§ The problem
Rewrite each of the items below with "pie chart" swapped for "circle graph" and every other word left as is. Omit the pictures from your version.

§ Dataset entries
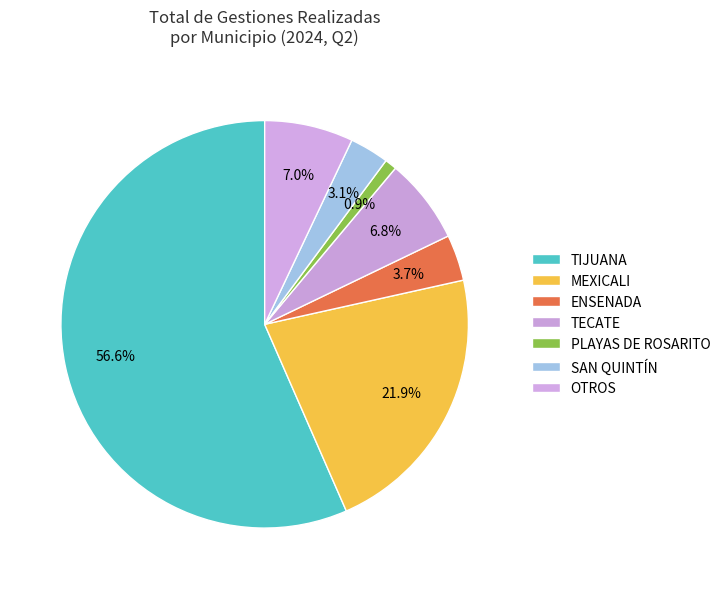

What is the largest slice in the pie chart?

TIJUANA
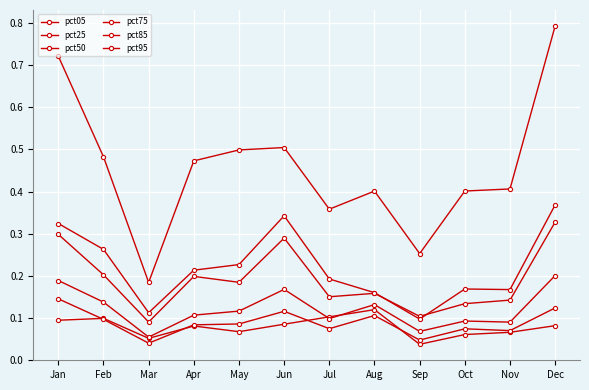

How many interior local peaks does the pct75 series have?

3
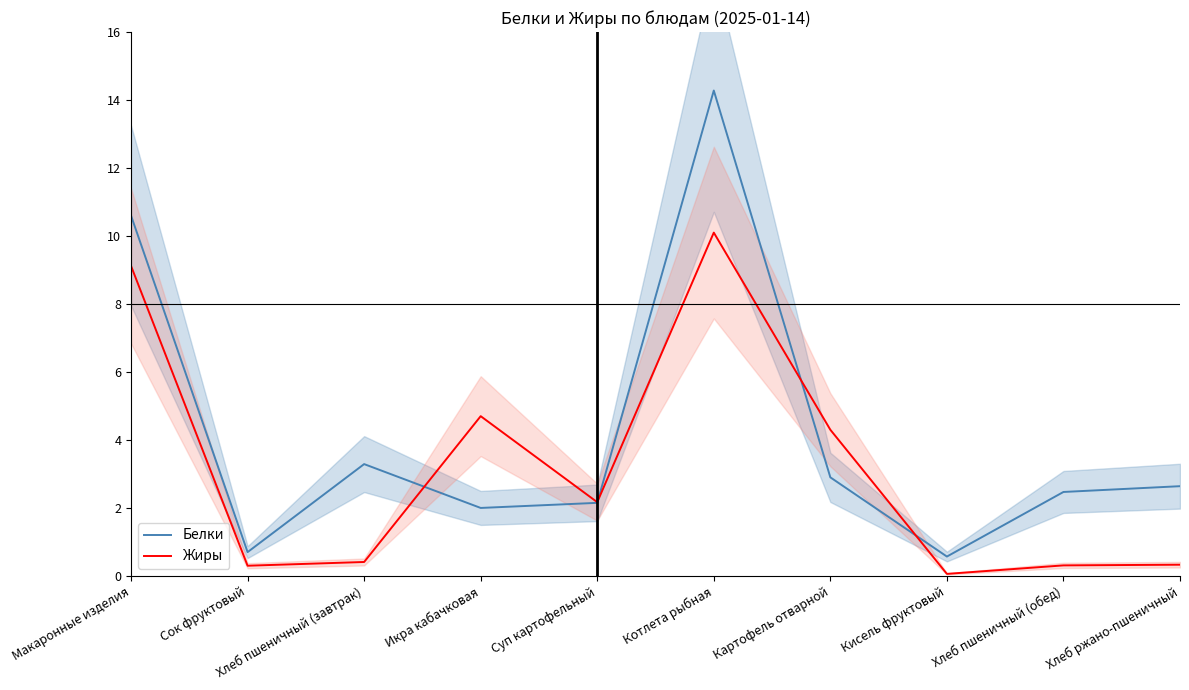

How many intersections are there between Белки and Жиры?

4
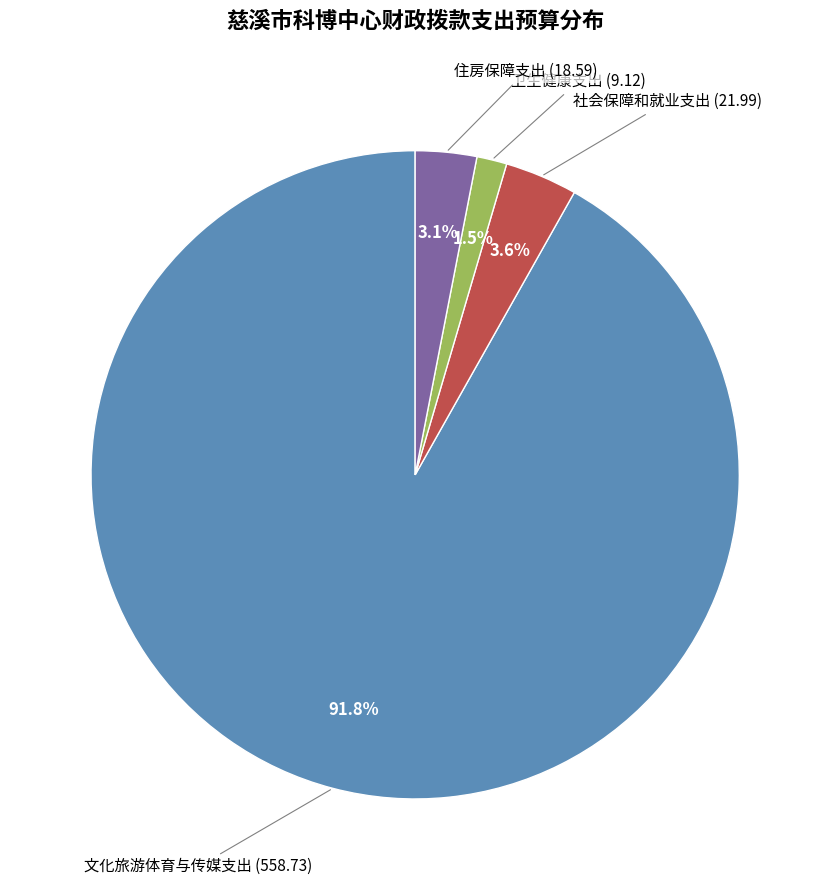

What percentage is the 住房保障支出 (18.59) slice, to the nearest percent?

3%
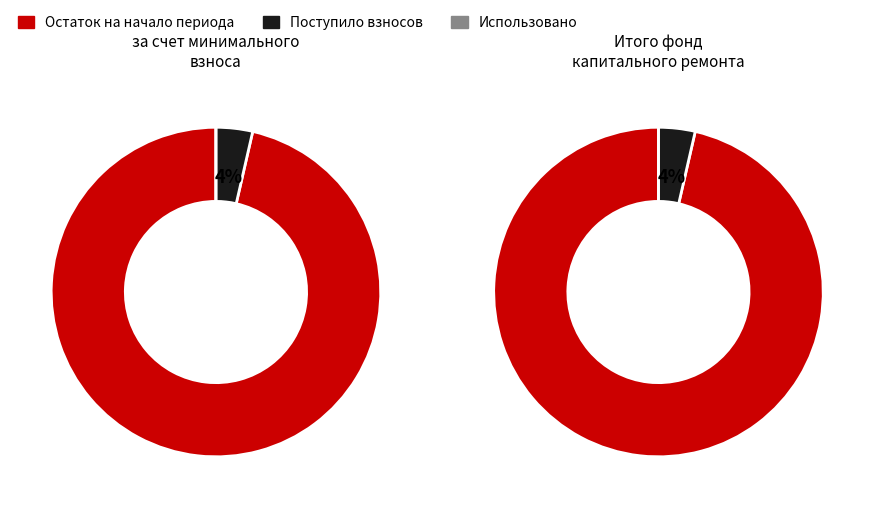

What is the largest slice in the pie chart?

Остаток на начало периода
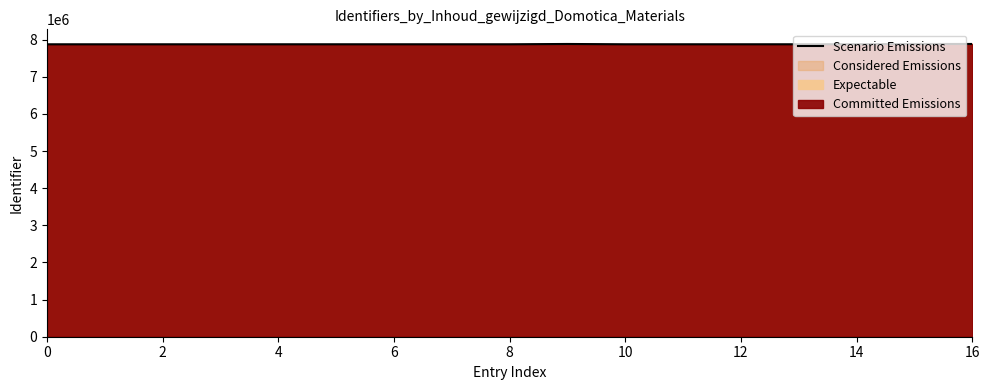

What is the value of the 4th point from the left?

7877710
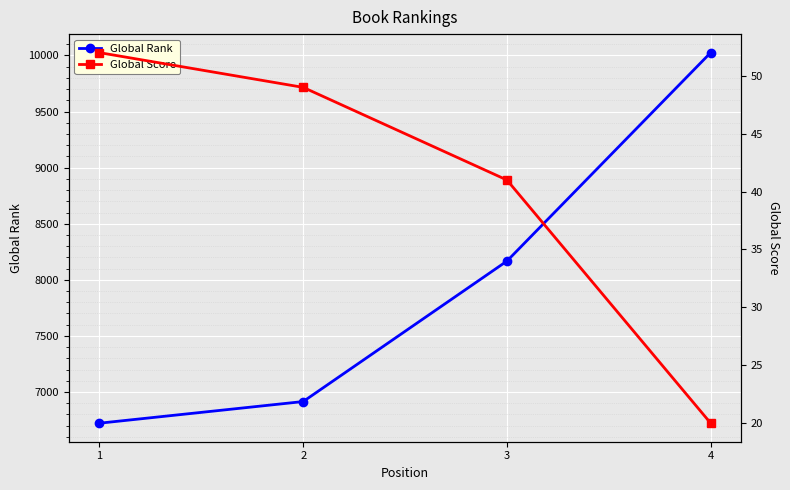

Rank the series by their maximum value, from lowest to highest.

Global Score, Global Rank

§ Answer space
What is the largest slice in the circle graph?

TIJUANA

How many interior local peaks does the pct75 series have?

3

How many intersections are there between Белки and Жиры?

4

What percentage is the 住房保障支出 (18.59) slice, to the nearest percent?

3%

What is the largest slice in the circle graph?

Остаток на начало периода

What is the value of the 4th point from the left?

7877710

Rank the series by their maximum value, from lowest to highest.

Global Score, Global Rank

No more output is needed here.